§ ACTIONS TO TAKE:
A) In the post on Windows Embedded Standard 7 user interface filters, what examples of a dedicated application are given?
B) From the post on Windows Embedded Standard 7 user interface filters, output the text word for word, starting with "Windows Embedded Standard 7: User" and going on through "mouse or touch.".

§ PAGE EXTRACT:
________________________
Windows Embedded Standard 7: User interface
filters
(Post 1 of 4)
One of the most requested features in Embedded systems is to
avoid, in some way, that the user is "prompted" by the operating
system or by an application not designed for the Embedded, to
interact with keyboard, mouse or touch.
This situation is well exemplified by the images that follow: it
does not only embarrass the user not able to interact, but even if
he was able to do so, he may not often know which the right answer
is.
We return to talk about the difference between a desktop system,
where the user must be aware of being in front of a computer with
an operating system and its applications, and an "embedded system"
intended as a "dedicated application", in which the user knows to
be faced with a product designed and manufactured to meet his own
specific needs (e.g. the cash register for a cashier, an
information kiosk to get information, etc. ...).
To avoid (or at least minimize) the interaction of the operating
system and other applications with the user and to avoid falling
into the situations above described, Windows Embedded Standard 7
offers many solutions that, combined together, can limit the user's
intervention requests beyond his competence on the
applications.
________________________
§ DATA SEGMENT:
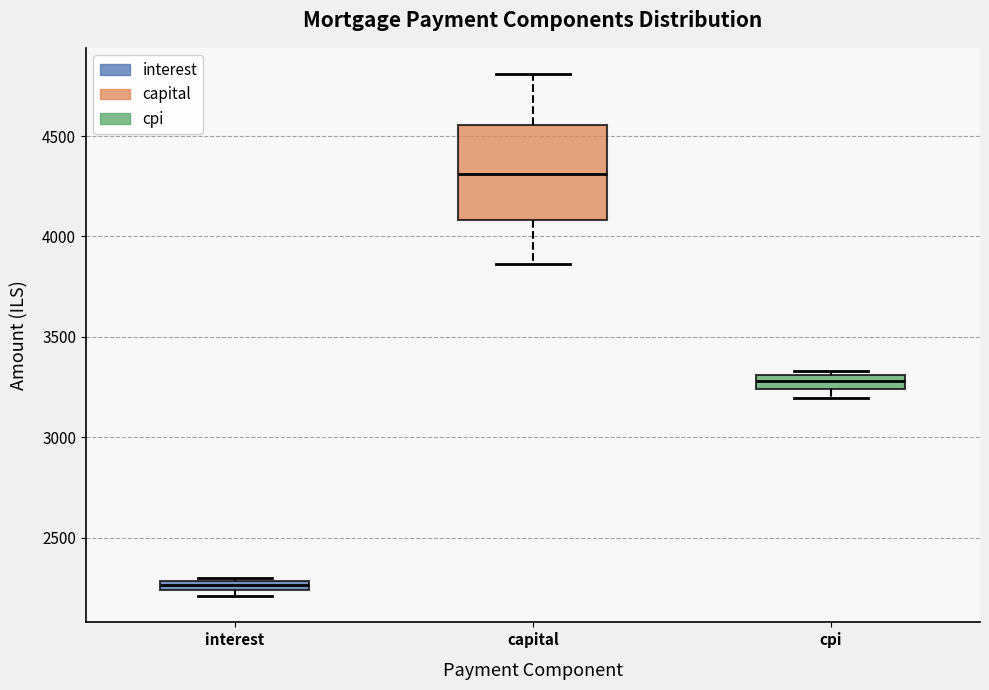

Comparing the boxes themselves (not the whiskers), which one is the tallest?

capital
________________________
§ OUTPUTS IN ORDER:
A) A cash register for a cashier and an information kiosk for getting information.

B)
Windows Embedded Standard 7: User interface
filters
(Post 1 of 4)
One of the most requested features in Embedded systems is to
avoid, in some way, that the user is "prompted" by the operating
system or by an application not designed for the Embedded, to
interact with keyboard, mouse or touch.